[Extracted page text data]
────────────────────

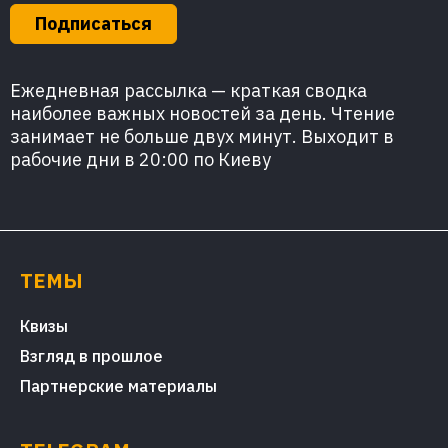
Подписаться
Ежедневная рассылка — краткая сводка
наиболее важных новостей за день. Чтение
занимает не больше двух минут. Выходит в
рабочие дни в 20:00 по Киеву
ТЕМЫ
Квизы
Взгляд в прошлое
Партнерские материалы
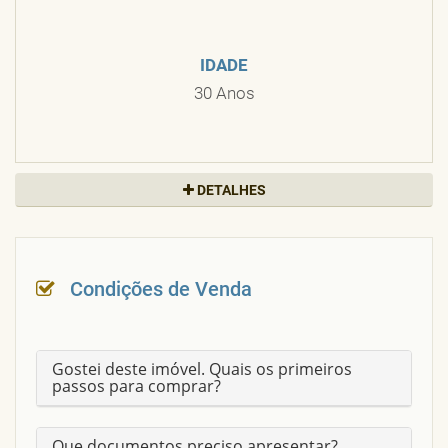
IDADE
30 Anos
DETALHES
ACEITA FINANCIAMENTO
Sim
POSIÇÃO
NORTE
Condições de Venda
PROXIMIDADES
CRUZAMENTO C/ ENG. SANTANA JR.
Gostei deste imóvel. Quais os primeiros
passos para comprar?
VAGAS GARAGEM
2
Que documentos preciso apresentar?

────────────────────

[Task to complete]: Pictures aside, write out all of the records exactly.

[Exercise response]:
Подписаться
Ежедневная рассылка — краткая сводка
наиболее важных новостей за день. Чтение
занимает не больше двух минут. Выходит в
рабочие дни в 20:00 по Киеву
ТЕМЫ
Квизы
Взгляд в прошлое
Партнерские материалы
IDADE
30 Anos
DETALHES
ACEITA FINANCIAMENTO
Sim
POSIÇÃO
NORTE
Condições de Venda
PROXIMIDADES
CRUZAMENTO C/ ENG. SANTANA JR.
Gostei deste imóvel. Quais os primeiros
passos para comprar?
VAGAS GARAGEM
2
Que documentos preciso apresentar?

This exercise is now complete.